# Not sure if you will like these



## gsgary (Jan 10, 2009)

Another sport i love to shoot, don't think i have ever seen any rugby on here since i joined, so here goes

1






2





3





4





5





6 This one i took while running with 10D+50F1.8 @iso1600





7 Another 10D, shot spot the ball


----------



## polymoog (Jan 10, 2009)

Nice that 6 came out so clear considering you were running as well ...


----------



## gsgary (Jan 11, 2009)

polymoog said:


> Nice that 6 came out so clear considering you were running as well ...


 
I was very supprised


----------



## LaFoto (Jan 11, 2009)

gsgary said:


>


 
Oh dear! 
With his tooth protection, and the way he looks here and in the action you froze into the photo, he looks like one I would not want to meet in the dark, ever  .

Good sport's photography. Sharp. Well framed. Action well frozen. I like them!


----------



## stsinner (Jan 11, 2009)

Unbelievable, Gary...  Very nice...


----------



## gsgary (Jan 11, 2009)

LaFoto said:


> Oh dear!
> With his tooth protection, and the way he looks here and in the action you froze into the photo, he looks like one I would not want to meet in the dark, ever  .
> 
> Good sport's photography. Sharp. Well framed. Action well frozen.
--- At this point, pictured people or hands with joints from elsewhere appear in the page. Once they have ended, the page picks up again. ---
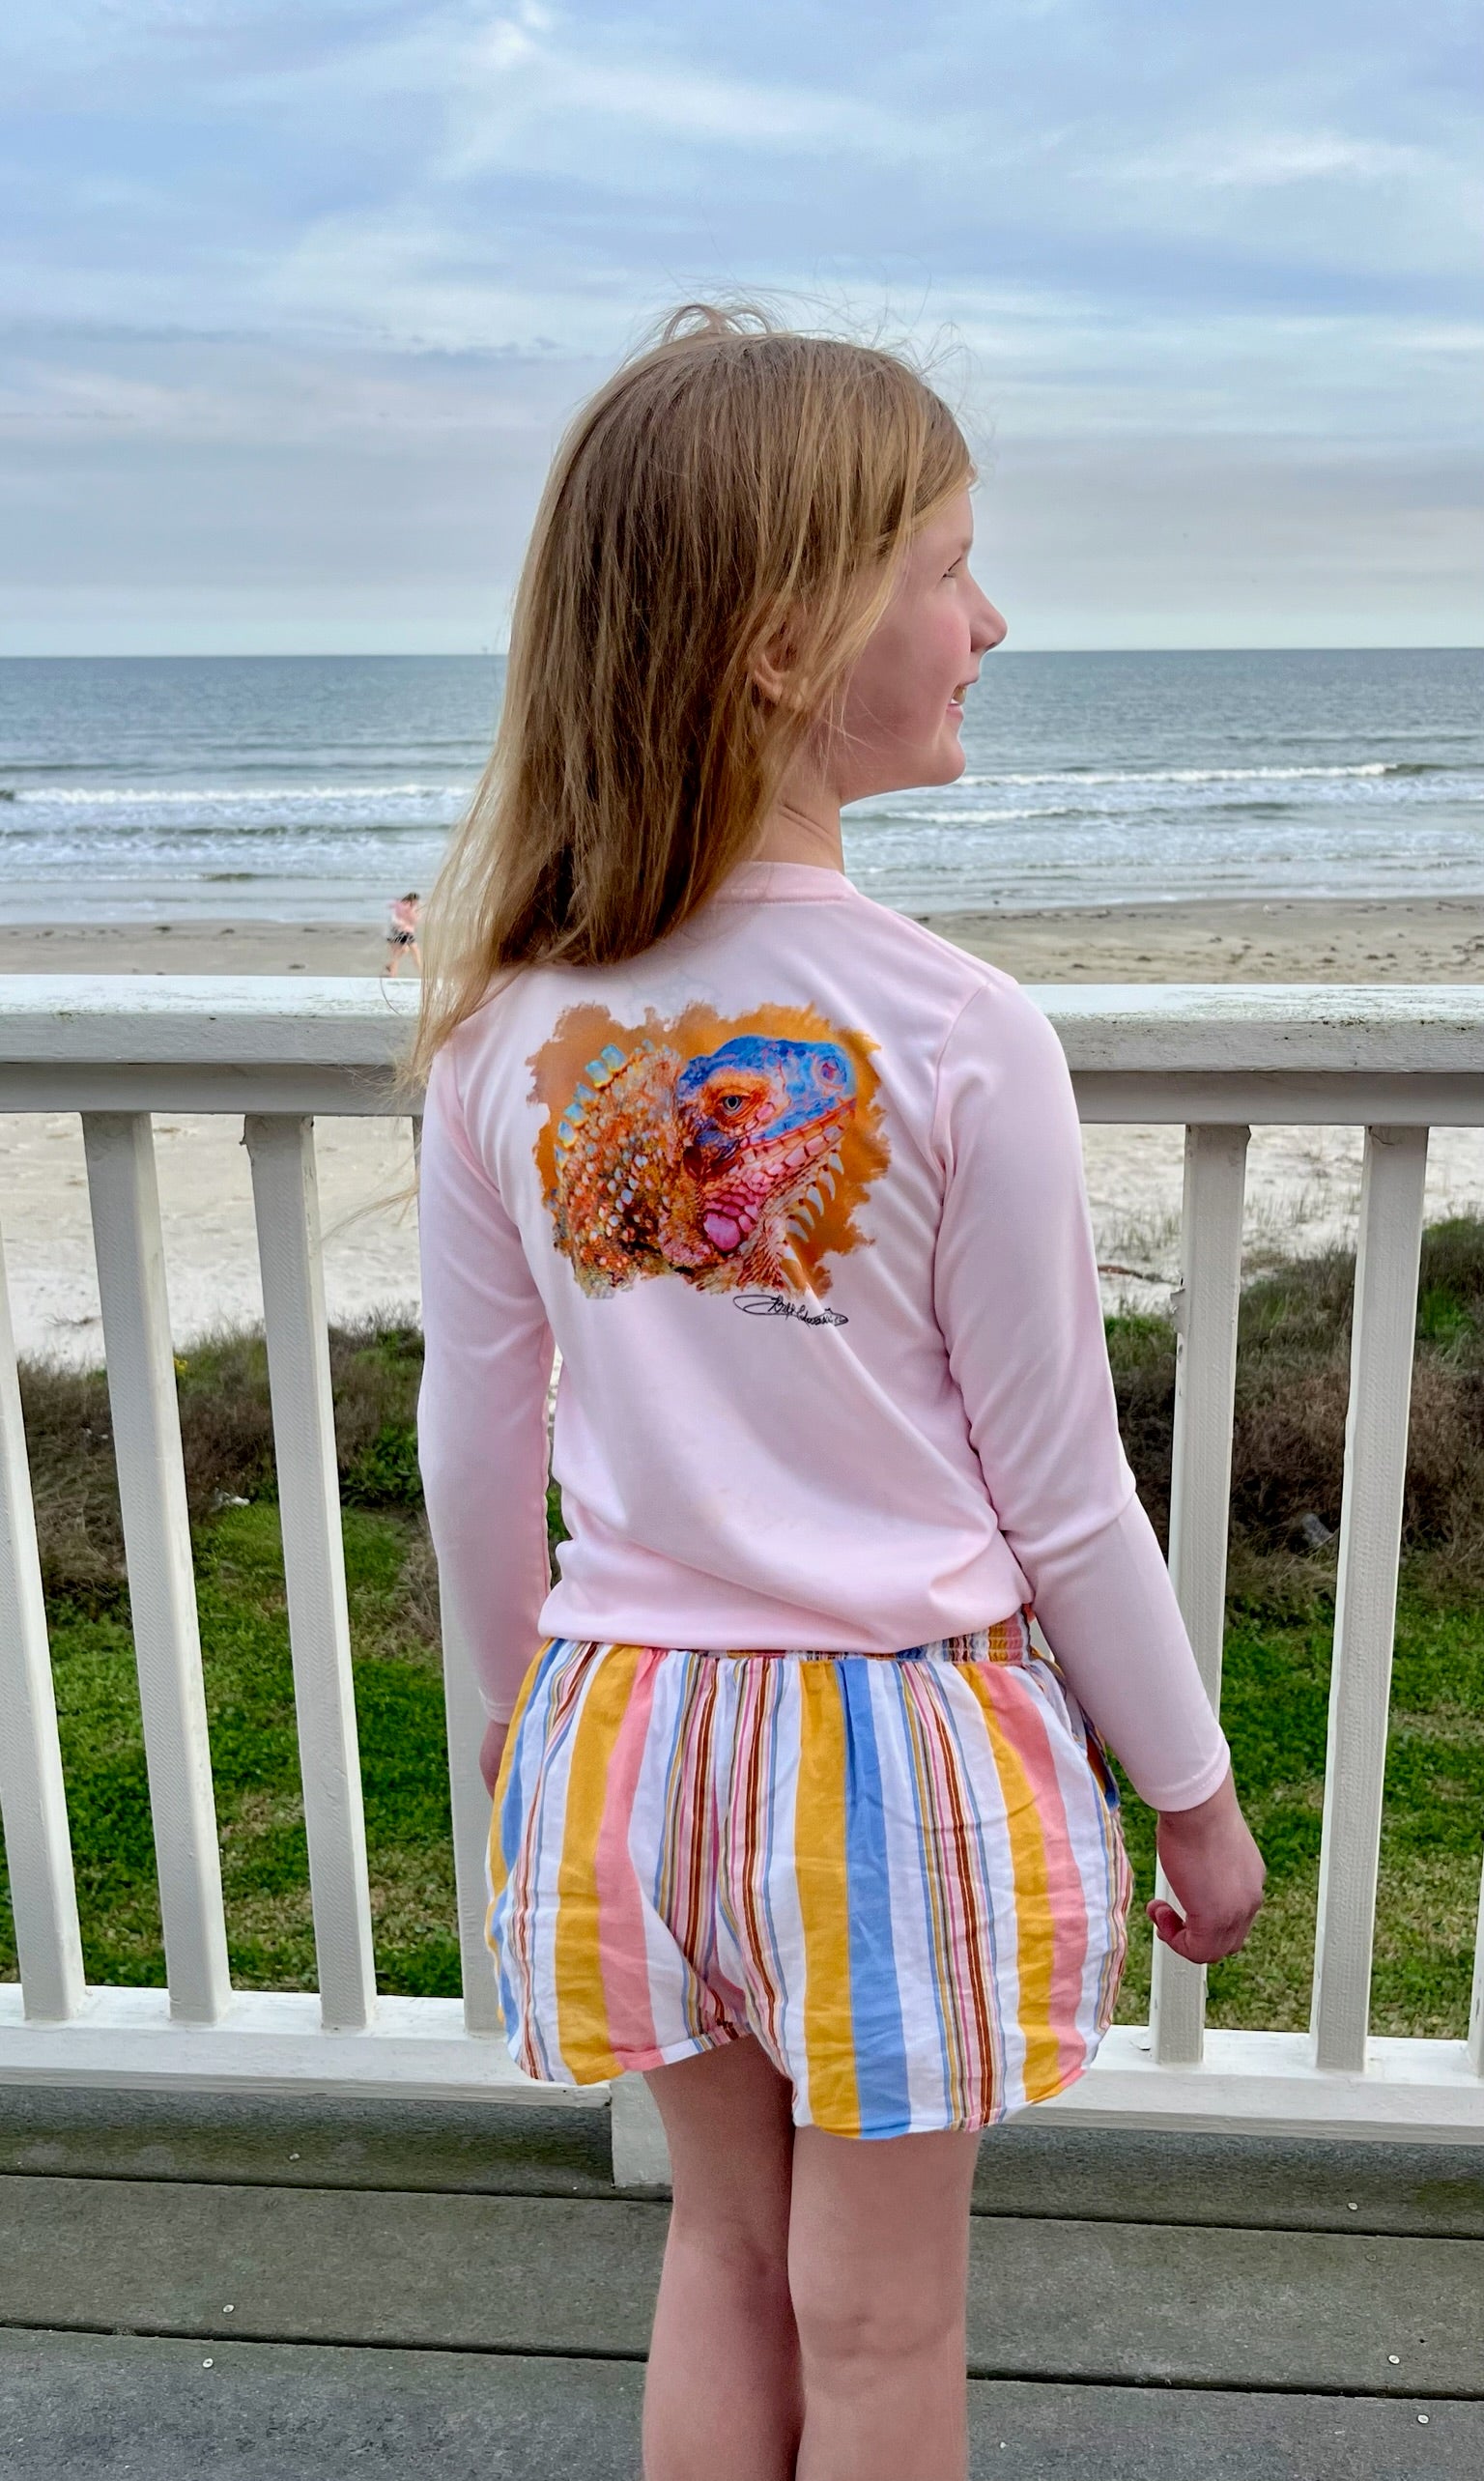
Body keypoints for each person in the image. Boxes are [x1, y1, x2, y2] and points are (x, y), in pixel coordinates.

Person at [412, 304, 1265, 2481]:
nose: (993, 620)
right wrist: (1191, 1791)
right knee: (882, 2323)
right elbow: (1063, 1491)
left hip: (627, 1744)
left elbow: (477, 1446)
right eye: (950, 570)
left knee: (719, 2257)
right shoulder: (961, 1033)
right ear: (790, 641)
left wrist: (524, 1736)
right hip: (887, 1755)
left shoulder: (509, 1024)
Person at [384, 890, 421, 976]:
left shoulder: (403, 905)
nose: (416, 903)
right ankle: (421, 971)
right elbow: (412, 920)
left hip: (396, 931)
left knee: (402, 950)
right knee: (414, 951)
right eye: (415, 902)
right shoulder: (407, 907)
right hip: (402, 932)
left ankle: (391, 969)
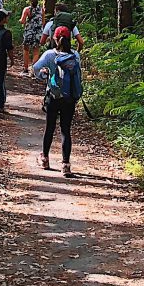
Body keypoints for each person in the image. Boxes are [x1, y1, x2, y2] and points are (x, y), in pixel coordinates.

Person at [31, 27, 83, 176]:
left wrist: (44, 76)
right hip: (69, 98)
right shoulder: (76, 55)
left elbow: (35, 69)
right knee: (65, 130)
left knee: (49, 128)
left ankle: (45, 159)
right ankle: (66, 165)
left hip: (53, 96)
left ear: (54, 38)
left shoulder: (49, 55)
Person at [18, 0, 44, 71]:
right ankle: (34, 69)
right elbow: (43, 22)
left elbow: (22, 21)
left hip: (29, 32)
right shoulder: (42, 10)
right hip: (38, 32)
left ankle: (25, 68)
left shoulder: (27, 9)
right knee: (36, 51)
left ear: (30, 0)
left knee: (26, 50)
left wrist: (21, 21)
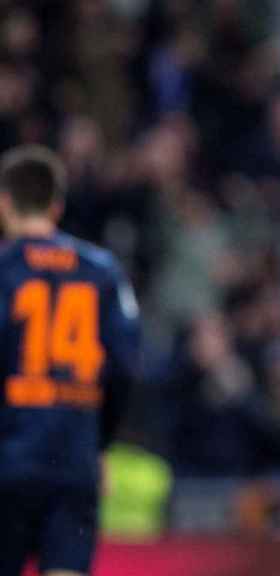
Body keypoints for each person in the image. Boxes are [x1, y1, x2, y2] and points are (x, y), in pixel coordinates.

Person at [0, 145, 141, 576]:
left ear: (4, 202)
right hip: (73, 460)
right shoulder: (102, 271)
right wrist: (99, 443)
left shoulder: (4, 268)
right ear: (57, 205)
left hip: (8, 458)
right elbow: (124, 367)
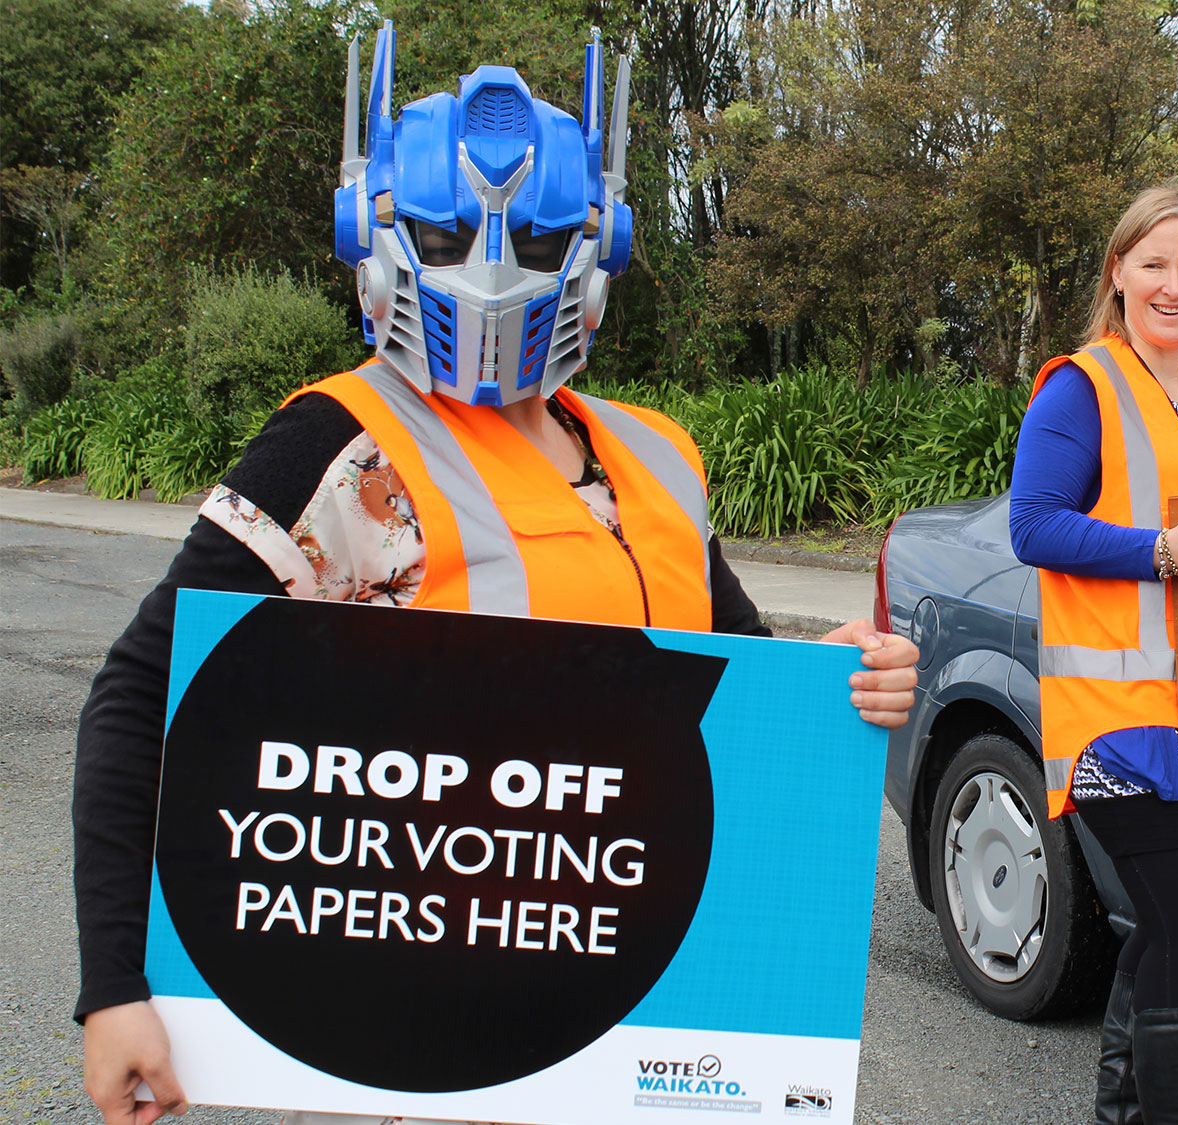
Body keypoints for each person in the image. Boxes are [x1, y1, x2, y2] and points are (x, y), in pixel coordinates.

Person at [73, 28, 917, 1125]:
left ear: (598, 241)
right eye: (441, 231)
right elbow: (145, 698)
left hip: (642, 1022)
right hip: (436, 1038)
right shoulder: (342, 444)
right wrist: (115, 989)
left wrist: (829, 683)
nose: (489, 268)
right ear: (371, 234)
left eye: (537, 233)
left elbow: (731, 681)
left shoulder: (656, 455)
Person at [1009, 179, 1178, 1125]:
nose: (1172, 284)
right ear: (1118, 271)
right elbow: (1034, 526)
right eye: (1153, 263)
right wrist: (1165, 552)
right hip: (1120, 725)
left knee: (1167, 936)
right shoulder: (1081, 386)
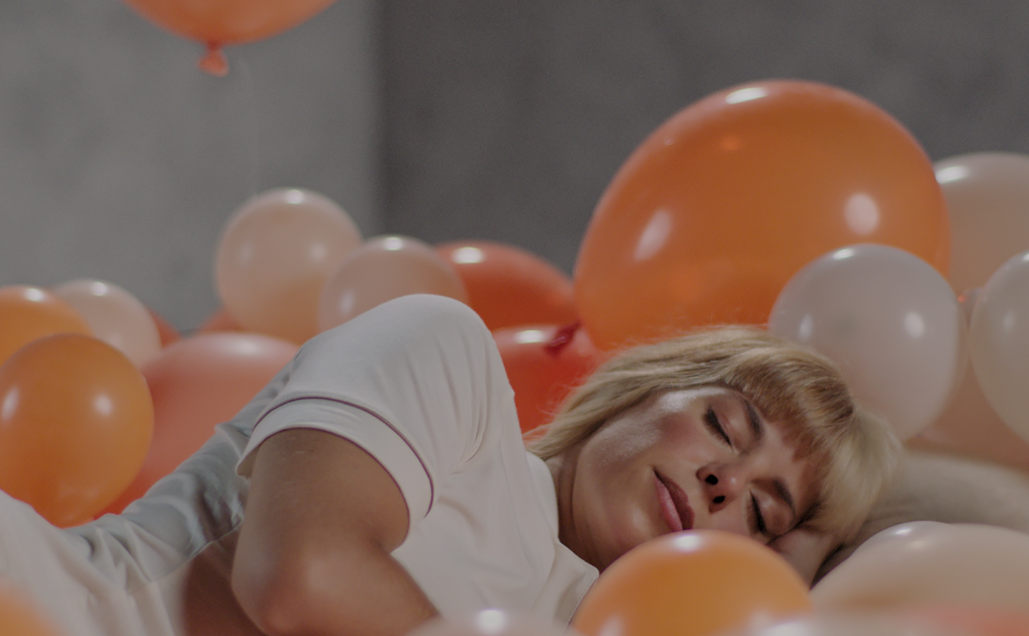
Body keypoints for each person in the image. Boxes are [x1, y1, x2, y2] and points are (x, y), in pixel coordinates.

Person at [0, 294, 900, 636]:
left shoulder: (600, 621)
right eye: (722, 427)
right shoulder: (450, 361)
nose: (723, 484)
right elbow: (302, 578)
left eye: (761, 510)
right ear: (640, 392)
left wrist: (801, 563)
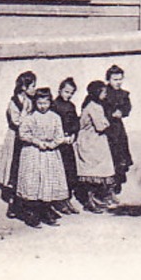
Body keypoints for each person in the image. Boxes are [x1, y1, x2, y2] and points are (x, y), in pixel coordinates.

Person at [14, 88, 73, 227]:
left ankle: (46, 211)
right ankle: (32, 214)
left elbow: (59, 135)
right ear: (35, 103)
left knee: (48, 182)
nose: (42, 106)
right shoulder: (30, 117)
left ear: (50, 102)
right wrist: (37, 142)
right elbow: (23, 134)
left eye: (45, 103)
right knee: (34, 182)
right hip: (33, 153)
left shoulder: (55, 117)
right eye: (39, 103)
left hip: (50, 154)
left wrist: (53, 144)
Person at [0, 72, 37, 221]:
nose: (34, 90)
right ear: (24, 87)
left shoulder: (30, 101)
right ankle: (12, 205)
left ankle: (25, 204)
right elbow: (17, 122)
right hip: (15, 139)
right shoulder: (14, 103)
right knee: (14, 171)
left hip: (26, 138)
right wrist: (26, 114)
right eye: (32, 86)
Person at [73, 80, 116, 212]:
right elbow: (101, 126)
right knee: (92, 174)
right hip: (90, 142)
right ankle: (90, 202)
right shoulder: (94, 107)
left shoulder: (92, 105)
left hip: (94, 141)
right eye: (103, 92)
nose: (105, 94)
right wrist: (109, 122)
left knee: (98, 172)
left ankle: (98, 199)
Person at [52, 77, 84, 214]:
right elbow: (52, 124)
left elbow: (76, 122)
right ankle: (59, 202)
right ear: (60, 90)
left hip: (68, 144)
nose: (68, 95)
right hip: (58, 144)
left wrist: (73, 134)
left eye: (71, 93)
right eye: (66, 92)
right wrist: (61, 137)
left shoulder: (71, 106)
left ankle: (68, 199)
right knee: (60, 172)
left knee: (70, 172)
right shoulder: (54, 105)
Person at [101, 65, 133, 197]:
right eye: (115, 79)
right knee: (109, 157)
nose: (118, 82)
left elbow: (127, 107)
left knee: (121, 156)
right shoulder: (103, 93)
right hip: (106, 130)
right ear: (108, 79)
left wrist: (122, 112)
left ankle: (117, 184)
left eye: (120, 79)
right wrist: (110, 113)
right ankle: (107, 188)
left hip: (118, 129)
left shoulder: (123, 94)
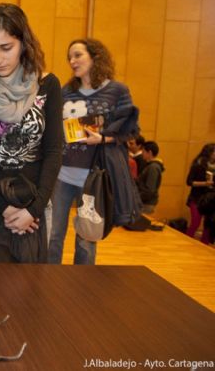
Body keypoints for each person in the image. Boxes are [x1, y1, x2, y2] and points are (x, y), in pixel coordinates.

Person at [0, 3, 63, 263]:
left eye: (7, 48)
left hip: (34, 209)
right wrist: (4, 207)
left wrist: (34, 209)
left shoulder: (48, 84)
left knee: (30, 295)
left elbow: (53, 150)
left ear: (23, 43)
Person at [48, 38, 140, 265]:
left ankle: (83, 285)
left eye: (78, 55)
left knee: (87, 238)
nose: (72, 61)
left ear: (95, 56)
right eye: (70, 57)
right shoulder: (67, 91)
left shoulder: (117, 90)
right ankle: (46, 279)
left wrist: (103, 139)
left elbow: (131, 130)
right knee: (53, 234)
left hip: (93, 177)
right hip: (62, 174)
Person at [185, 143, 215, 244]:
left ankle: (204, 245)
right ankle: (186, 241)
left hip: (211, 198)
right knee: (195, 222)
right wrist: (205, 183)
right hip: (197, 197)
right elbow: (189, 182)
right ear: (209, 153)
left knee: (208, 224)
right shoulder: (198, 165)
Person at [137, 141, 164, 214]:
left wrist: (136, 198)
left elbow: (149, 190)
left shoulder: (153, 168)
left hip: (146, 203)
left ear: (150, 152)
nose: (142, 153)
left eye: (143, 151)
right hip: (144, 202)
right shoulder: (150, 166)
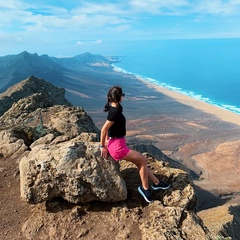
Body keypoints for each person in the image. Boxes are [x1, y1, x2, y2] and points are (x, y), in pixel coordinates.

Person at [100, 86, 170, 203]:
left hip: (116, 144)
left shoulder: (114, 110)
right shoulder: (115, 112)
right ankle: (145, 189)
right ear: (119, 98)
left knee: (140, 163)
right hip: (118, 147)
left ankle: (157, 183)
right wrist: (102, 146)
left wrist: (108, 140)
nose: (123, 96)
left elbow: (108, 129)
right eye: (123, 95)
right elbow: (103, 129)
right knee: (143, 160)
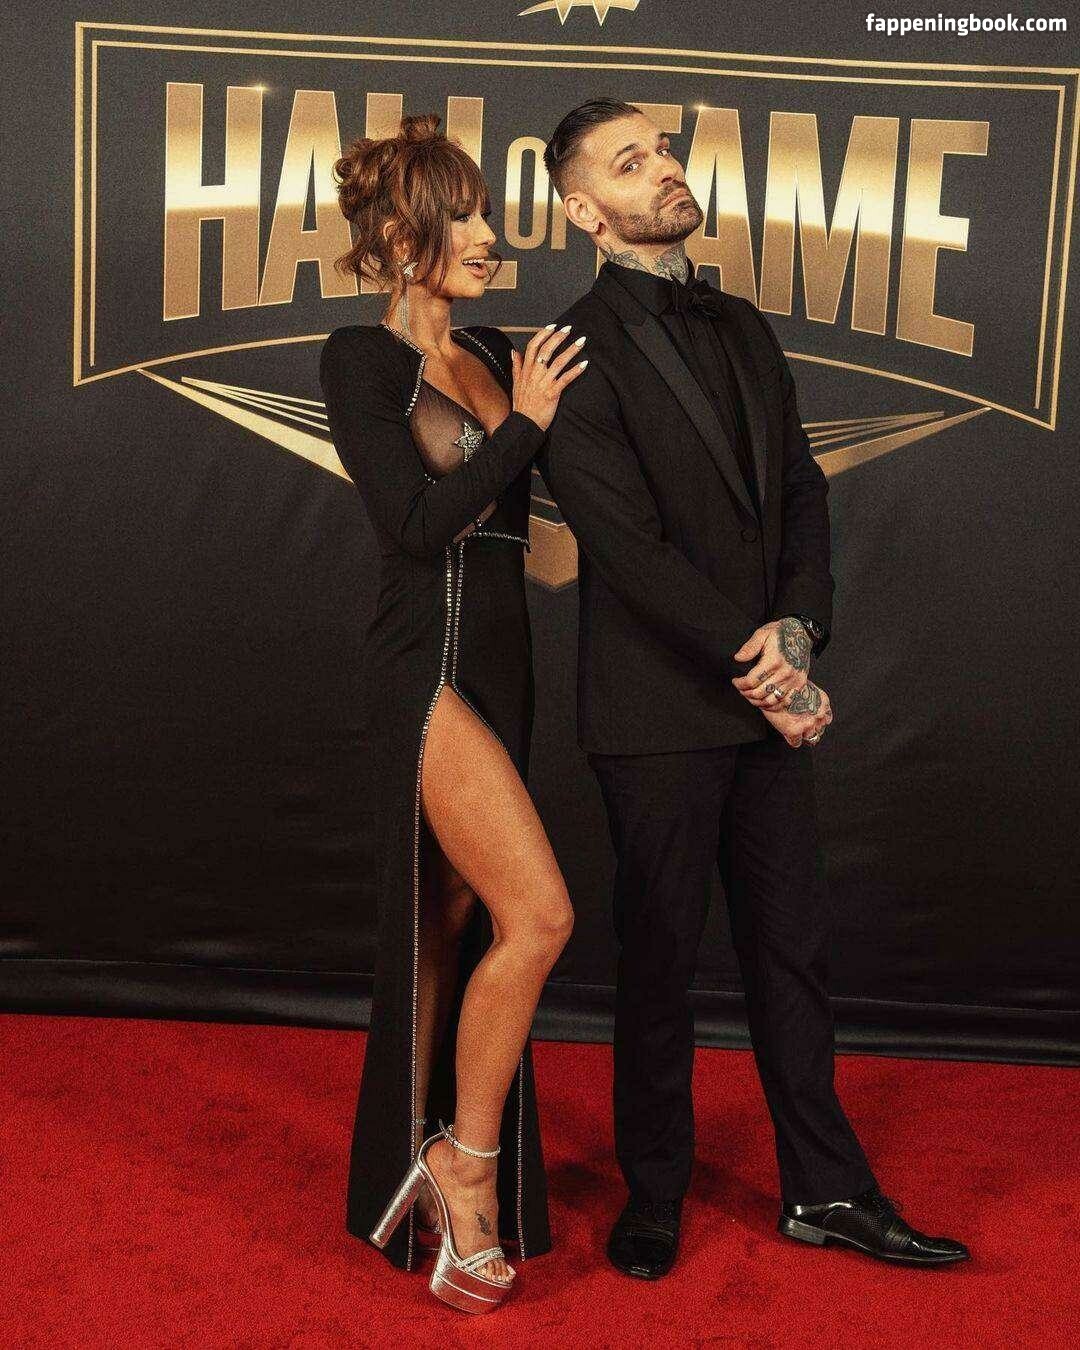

I like them!


 
Thankyou, i'm sure they scored a try from this move


----------



## gsgary (Jan 11, 2009)

stsinner said:


> Unbelievable, Gary... Very nice...


 

Cheers mate


----------



## LaFoto (Jan 11, 2009)

Well, "he" (the one I referred to in the quoted pic) seems to also feature in Photos 3 and 4 (? - is he the one who's throwing himself on top of the whole mêlée?) - and now I wonder what he looks like in real life, I mean: could you not go take a normal portrait of him, a smiling one, maybe, just so I get to see that he is a nice guy, after all ?


----------



## gsgary (Jan 11, 2009)

LaFoto said:


> Well, "he" (the one I referred to in the quoted pic) seems to also feature in Photos 3 and 4 (? - is he the one who's throwing himself on top of the whole mêlée?) - and now I wonder what he looks like in real life, I mean: could you not go take a normal portrait of him, a smiling one, maybe, just so I get to see that he is a nice guy, after all ?


 

Here's a good looking guy for you


----------



## gsgary (Jan 11, 2009)

steez said:


> great sports photography gary


 
Cheers mate :thumbup:


----------